She was confused because she trains hard 5-days per week, and she wasn't seeing any change.
"It just kind of feels like I'm not getting any better."
This woman checks all of the boxes. Clean eating. Amazing consistency (5-days per week for 5+ years). Healthy. Great attitude. And incredible work ethic.
It also bears mentioning that she's very fit. At 45 years of age, she's lean, can knock out multiple chin-ups, deadlift almost double her body weight, and swing a kettlebell until the cows come home.
Yet she felt that despite her efforts, she hadn't progressed in quite a while.
Why do we plateau?
Training plateaus can be confusing until you understand the basic principle of adaptation:
The body doesn't respond to exercise. It responds to stress.
While this person works incredibly hard, her weekly training routine is nothing new for her. She's been knocking out 7-8 hour training weeks that include strength training and high-intensity cardio for years now.
But while a regimen like this would absolutely crush a beginner, she has fully adapted to it.
She's basically told her body, "This is what kind of activity we're doing." To which her body responded, "Ok, got it."
It's been a few years since that initial request, and she really hasn't asked it to do anything different since then. So why would it continue to change?
I think what was partly confusing (and frustrating) to her was that the workouts she does FEEL stressful. I've watched her train many times, and she works and suffers with the best of them. I don't care how fit you are, swing a kettlebell for 200 reps and you'll be gasping for air.
The issue was that she isn't accumulating any stress on any specific system over and above what she's used to.

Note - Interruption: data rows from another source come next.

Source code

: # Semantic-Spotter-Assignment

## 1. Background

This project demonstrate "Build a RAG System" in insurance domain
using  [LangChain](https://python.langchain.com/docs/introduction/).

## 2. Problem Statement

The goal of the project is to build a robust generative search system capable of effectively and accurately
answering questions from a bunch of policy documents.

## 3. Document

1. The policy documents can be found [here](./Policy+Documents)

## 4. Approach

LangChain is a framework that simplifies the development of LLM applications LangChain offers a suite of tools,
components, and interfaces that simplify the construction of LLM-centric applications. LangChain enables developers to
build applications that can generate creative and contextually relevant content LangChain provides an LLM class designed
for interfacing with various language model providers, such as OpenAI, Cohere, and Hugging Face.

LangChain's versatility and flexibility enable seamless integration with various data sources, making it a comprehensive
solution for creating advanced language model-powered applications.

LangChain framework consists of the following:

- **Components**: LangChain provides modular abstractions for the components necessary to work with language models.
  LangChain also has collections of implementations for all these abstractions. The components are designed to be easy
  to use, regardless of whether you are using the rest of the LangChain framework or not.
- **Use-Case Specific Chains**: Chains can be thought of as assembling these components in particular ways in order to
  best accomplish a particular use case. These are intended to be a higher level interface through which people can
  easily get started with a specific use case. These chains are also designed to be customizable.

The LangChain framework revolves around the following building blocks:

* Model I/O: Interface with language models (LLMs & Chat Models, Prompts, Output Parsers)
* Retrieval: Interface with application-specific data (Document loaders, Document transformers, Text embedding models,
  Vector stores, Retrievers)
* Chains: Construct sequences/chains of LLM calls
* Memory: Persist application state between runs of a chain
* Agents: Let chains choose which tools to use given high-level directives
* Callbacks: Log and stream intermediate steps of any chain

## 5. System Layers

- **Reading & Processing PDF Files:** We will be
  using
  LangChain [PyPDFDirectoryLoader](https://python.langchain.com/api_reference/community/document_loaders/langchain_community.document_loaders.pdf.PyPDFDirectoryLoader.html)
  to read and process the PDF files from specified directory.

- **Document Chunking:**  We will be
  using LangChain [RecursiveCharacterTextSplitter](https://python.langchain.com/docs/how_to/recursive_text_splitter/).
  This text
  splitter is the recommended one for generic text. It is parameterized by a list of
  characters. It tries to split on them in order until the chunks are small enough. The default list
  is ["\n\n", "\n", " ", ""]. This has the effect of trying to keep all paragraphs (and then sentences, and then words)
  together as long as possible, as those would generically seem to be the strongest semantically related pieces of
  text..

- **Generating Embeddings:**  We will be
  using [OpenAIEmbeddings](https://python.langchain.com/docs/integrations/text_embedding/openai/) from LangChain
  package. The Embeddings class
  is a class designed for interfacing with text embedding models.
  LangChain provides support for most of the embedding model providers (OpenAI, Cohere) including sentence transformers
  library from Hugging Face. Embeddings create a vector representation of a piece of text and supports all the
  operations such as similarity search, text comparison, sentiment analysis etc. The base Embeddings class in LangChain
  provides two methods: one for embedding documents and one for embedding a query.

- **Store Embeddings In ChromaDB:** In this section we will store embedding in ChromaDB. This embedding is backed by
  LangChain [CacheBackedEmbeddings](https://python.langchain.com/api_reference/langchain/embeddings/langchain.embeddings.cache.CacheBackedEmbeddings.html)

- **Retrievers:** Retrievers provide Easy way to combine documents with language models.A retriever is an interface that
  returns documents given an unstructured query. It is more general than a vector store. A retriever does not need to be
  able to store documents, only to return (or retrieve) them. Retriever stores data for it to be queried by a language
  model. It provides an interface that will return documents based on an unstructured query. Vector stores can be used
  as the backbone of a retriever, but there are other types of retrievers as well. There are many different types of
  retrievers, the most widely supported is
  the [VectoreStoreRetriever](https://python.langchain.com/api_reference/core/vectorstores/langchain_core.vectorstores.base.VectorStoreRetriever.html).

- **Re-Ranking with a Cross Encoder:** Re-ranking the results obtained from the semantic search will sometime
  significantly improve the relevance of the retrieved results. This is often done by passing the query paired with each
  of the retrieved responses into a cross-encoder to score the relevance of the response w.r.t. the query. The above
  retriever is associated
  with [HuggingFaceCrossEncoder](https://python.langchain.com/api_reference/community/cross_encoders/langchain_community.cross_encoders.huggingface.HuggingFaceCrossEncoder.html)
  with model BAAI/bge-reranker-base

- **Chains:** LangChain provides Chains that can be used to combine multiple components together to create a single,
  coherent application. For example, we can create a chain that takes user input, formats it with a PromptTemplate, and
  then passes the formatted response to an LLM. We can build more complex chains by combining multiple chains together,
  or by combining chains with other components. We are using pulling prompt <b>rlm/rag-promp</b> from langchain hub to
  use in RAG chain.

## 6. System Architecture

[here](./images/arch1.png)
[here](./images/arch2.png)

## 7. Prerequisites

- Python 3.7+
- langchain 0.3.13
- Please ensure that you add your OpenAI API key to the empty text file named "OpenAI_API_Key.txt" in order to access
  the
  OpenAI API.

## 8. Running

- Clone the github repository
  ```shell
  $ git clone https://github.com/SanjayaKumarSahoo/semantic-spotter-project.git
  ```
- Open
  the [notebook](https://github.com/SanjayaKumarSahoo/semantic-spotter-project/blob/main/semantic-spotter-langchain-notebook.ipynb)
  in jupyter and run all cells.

Her training is somewhat random and lacks month-to-month progression--which is perfectly fine if she just wants to be generally fit, functional, and healthy. An general program works great for longevity, health, and overall fitness if it's balanced and adheres to good principles of movement and program design structure.
But unless you're a true beginner, it sucks for making significant progress in any specific area.
If she want's to start making improvements, a few things will have to happen:
1. Pick something and measure it
Doesn't matter what it is. Something strength-related works best since it's the easiest to quantify. But pursuing progress means we're going to have to get specific. Ideally, this thing should have significant meaning and importance to her.
Again, it's important to understand who we're talking about here. This woman is not a beginner. Newbies can get better at everything simultaneously with very minimal training, and very little recovery. A couple sets here and a few intervals there, and they'll get stronger and leaner rather quickly.
This doesn't apply to more advanced trainees.
2. Increase the stress on the system(s) that support it
In short, she'll have to do more of the thing she wants to improve in.
If she wants to get better at the deadlift, the easiest place to start would be to deadlift twice per week instead of the one time she's doing now.
She could also increase the number of sets she does. Or she could add volume to the exercises that support the deadlift.
There are quite a few ways to stimulate adaptation, and choosing the correct one depends on the person. But the principle remains the same, there needs to be added stress on the system.
3. Understand that adding something means taking something away
This is where people have a hard time. Adding more to the pile means you have to remove something else.
Not only does she not have 3-hours to spend at the gym each morning, doing so would really impede her ability to recover and adapt from the added stress of what she's targeting.
There can (and should) still be balance and variety in the program, but just know that prioritization and elimination has to be part of the conversation.
4. Be consistent and patient
The key will to growth is delivering a consistent message to the body, and then being patient as it does its thing. And I don't mean try a new program for 4-weeks and see if it worked. For this person, I'd give her at least 12 to 16 weeks of solid, focused training before we really re-assess her progress.
5. Re-assess and re-evaluate
After the training period, we check in to see how things improved. If they did, great. Let's continue along the same path. If not, let's figure out what could explain it and make some changes.
That's training in a nutshell.
Training is simple: Do this. Then do more of this. Collect trophy.
But it's not easy.
It's an incredibly confusing, frustrating, complex road to navigate. You've got to be consistent, patient, focused, objective, and learn to walk the fine line of "enough stress to improve, but not too much to burn out and get hurt."
Additionally, nutrition, sleep, and other life stresses can get in the way and impede progress. So you've got to learn to manage that as well.
Training: Simple, but not easy. Just like everything else in life worth pursuing.